Task item:
List all lines of the data that include the string "Example".

[Opening Input section]

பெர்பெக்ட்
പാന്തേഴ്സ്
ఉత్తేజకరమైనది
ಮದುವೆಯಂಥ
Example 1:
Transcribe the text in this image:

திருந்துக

[Closing Input section]
[Opening Input section]

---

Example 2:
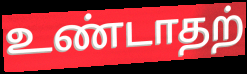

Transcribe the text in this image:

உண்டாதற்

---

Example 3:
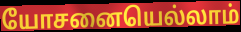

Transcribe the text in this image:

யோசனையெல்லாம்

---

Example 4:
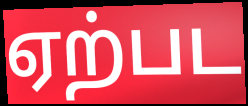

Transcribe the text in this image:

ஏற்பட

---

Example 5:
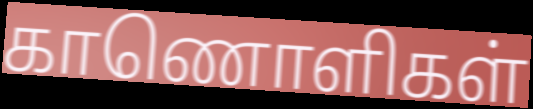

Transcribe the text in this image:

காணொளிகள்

[Closing Input section]

Result:
Example 1:
Example 2:
Example 3:
Example 4:
Example 5:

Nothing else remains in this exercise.